Jean-Marc Crevier

J.-M. Crevier remet en question son vote au PQ

Jean-Marc Crevier, porte-parole régional de la FTQ, est découragé par la candidature du grand patron de Québecor, Pierre-Karl Péladeau, comme représentant du Parti Québécois, au point où il remet en question  son adhésion à la formation de Mme Marois lors de l'élection du 7 avril.
Un peu plus de 24 heures après l'annonce faite par la première ministre, M. Crevier se demande quel message le Parti Québécois veut lancer auprès de la population après avoir débattu de la charte sur la laïcité et ce, en créant un contexte de division. « Tu vois arriver un Péladeau comme candidat. Je lui en veux comme patron en raison de son comportement dans les conflits au Journal de Montréal et de Québec, chez Vidéotron, au Réveil. À une certaine époque, 50 % des pertes d'heures pour conflit de travail lui revenaient dans les statistiques. Que va-t-il vouloir faire avec les lois du Québec ? », interroge-t-il.
Le leader de la FTQ dans la région se demande si, advenant de son élection, M. Péladeau saura prendre le temps de s'occuper des citoyens de la région de Saint-Jérôme ou s'il préférera confier à d'autres les « jobs de bras ».
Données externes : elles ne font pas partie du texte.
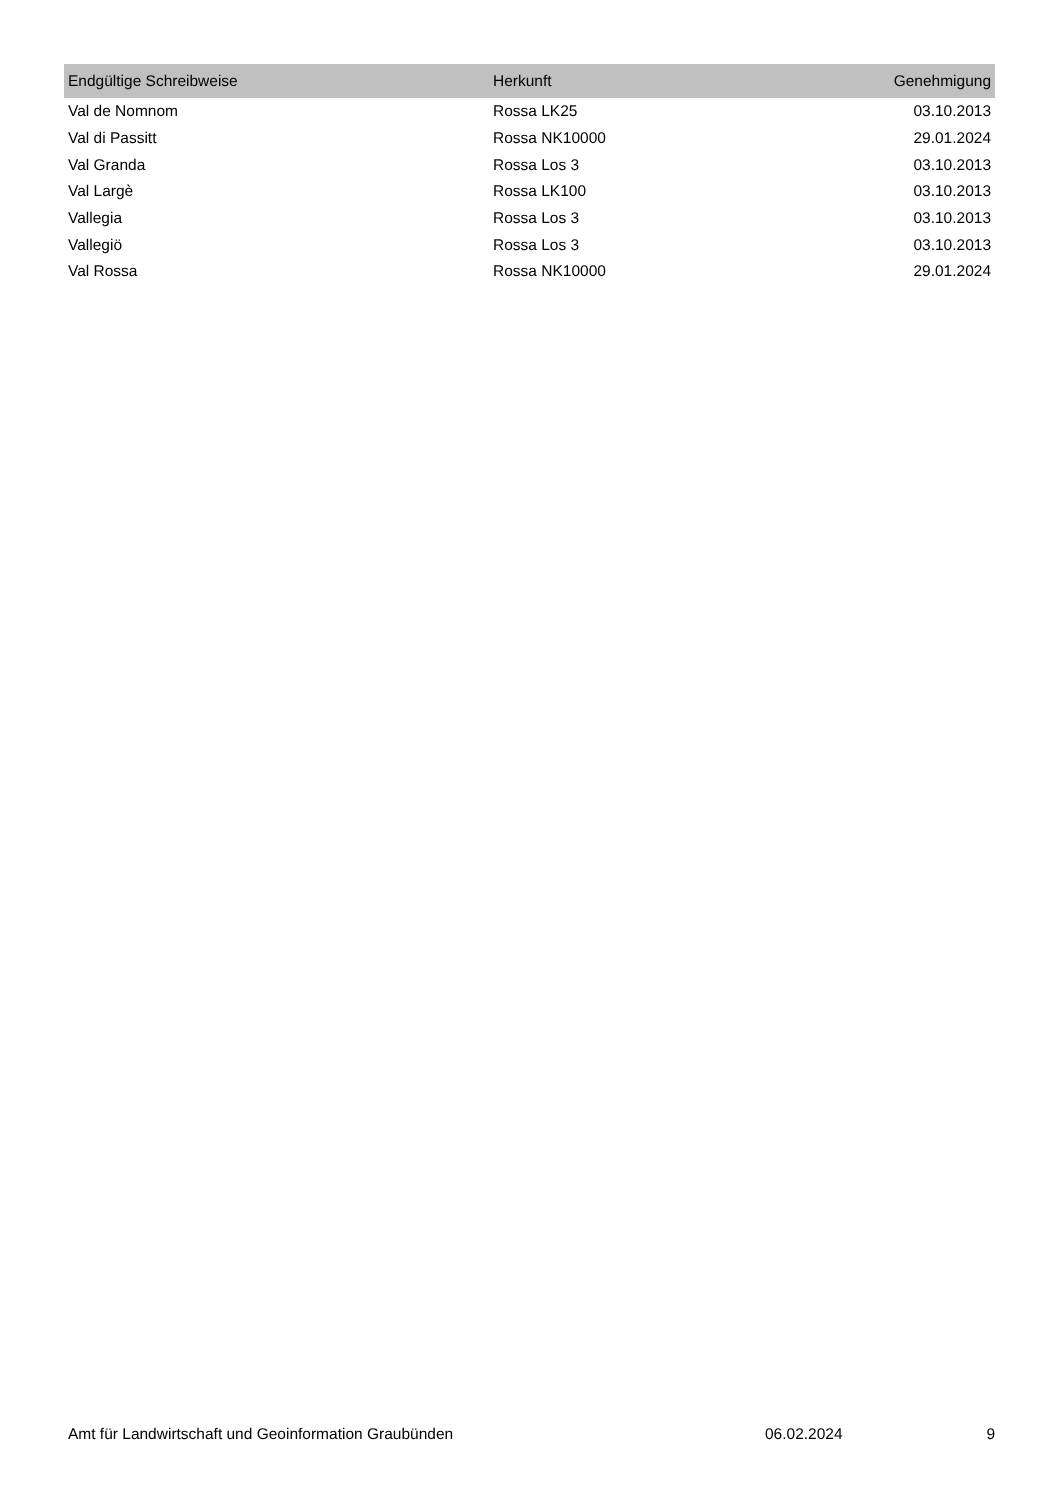| Endgültige Schreibweise | Herkunft | Genehmigung |
| --- | --- | --- |
| Val de Nomnom | Rossa LK25 | 03.10.2013 |
| Val di Passitt | Rossa NK10000 | 29.01.2024 |
| Val Granda | Rossa Los 3 | 03.10.2013 |
| Val Largè | Rossa LK100 | 03.10.2013 |
| Vallegia | Rossa Los 3 | 03.10.2013 |
| Vallegiö | Rossa Los 3 | 03.10.2013 |
| Val Rossa | Rossa NK10000 | 29.01.2024 |
Amt für Landwirtschaft und Geoinformation Graubünden 06.02.2024 9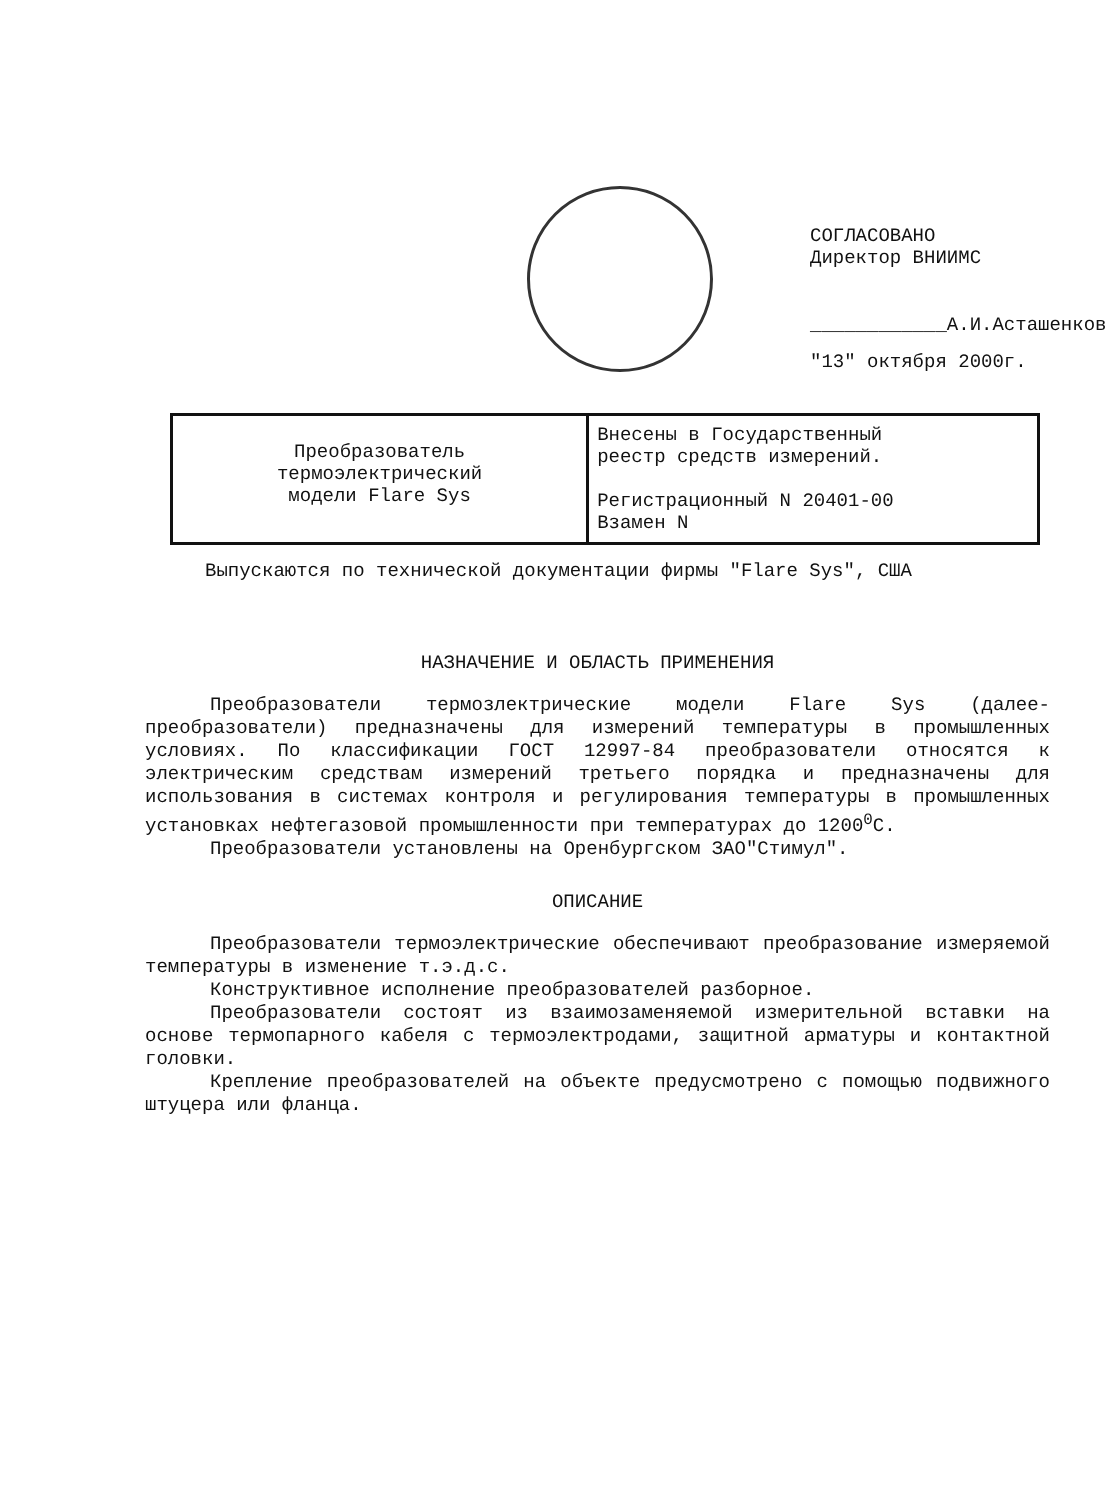СОГЛАСОВАНО
Директор ВНИИМС
____________А.И.Асташенков
"13" октября 2000г.
| Преобразователь термоэлектрический модели Flare Sys | Внесены в Государственный реестр средств измерений. Регистрационный N 20401-00 Взамен N |
Выпускаются по технической документации фирмы "Flare Sys", США
НАЗНАЧЕНИЕ И ОБЛАСТЬ ПРИМЕНЕНИЯ
Преобразователи термозлектрические модели Flare Sys (далее-преобразователи) предназначены для измерений температуры в промышленных условиях. По классификации ГОСТ 12997-84 преобразователи относятся к электрическим средствам измерений третьего порядка и предназначены для использования в системах контроля и регулирования температуры в промышленных установках нефтегазовой промышленности при температурах до 1200<sup>0</sup>С.
Преобразователи установлены на Оренбургском ЗАО"Стимул".
ОПИСАНИЕ
Преобразователи термоэлектрические обеспечивают преобразование измеряемой температуры в изменение т.э.д.с.
Конструктивное исполнение преобразователей разборное.
Преобразователи состоят из взаимозаменяемой измерительной вставки на основе термопарного кабеля с термоэлектродами, защитной арматуры и контактной головки.
Крепление преобразователей на объекте предусмотрено с помощью подвижного штуцера или фланца.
M. Crevier avoue avoir toujours voté pour le PQ dans le passé, une décision qu'il remet en question en vue du 7 avril. Il ajoute que la décision de M. Péladeau de se lancer en politique active au sein du Parti Québécois découle d'une négociation ou d'une promesse qui lui a été faite par la première ministre et ce, avec comme seule et unique volonté d'aller cherche des votes.
S'il avait eu une croix à faire hier, M. Crevier avoue qu'il aurait été tenté par Québec Solidaire et sa co-chef, Françoise David qui, selon lui, emprunte un discours sensé empreint d'une grande sincérité. Il compare la performance de Mme David au discours que tenait le chef néo-démocrate Jack Layton lors de la dernière élection fédérale. Soulignons qu'aucun candidat de Québec Solidaire n'est encore désigné dans la région. Enfin, le représentant de la FTQ a conclu que traditionnellement le PQ était le porte-parole du peuple, une mission qu'il a décidé de modifier pour aller chercher de grosses têtes d'affiche.
CSN
Du côté de la CSN, le président du Conseil central, Engelbert Cottenoir, est loin de sauter de joie puisque M. Péladeau traîne un lourd passif en raison du long lock-out survenu au journal Le Réveil. « Ce n'est pas un employeur modèle, même si on peut  considérer que cette candidature est stratégique puisqu'elle vient couper l'herbe sous le pied de la Coalition Avenir Québec (CAQ). »
M. Cottenoir considère que la candidature de M. Péladeau caractérise le virage à droite du PQ tout en soulevant des inquiétudes pour l'avenir des services publics et le filet social des Québécois.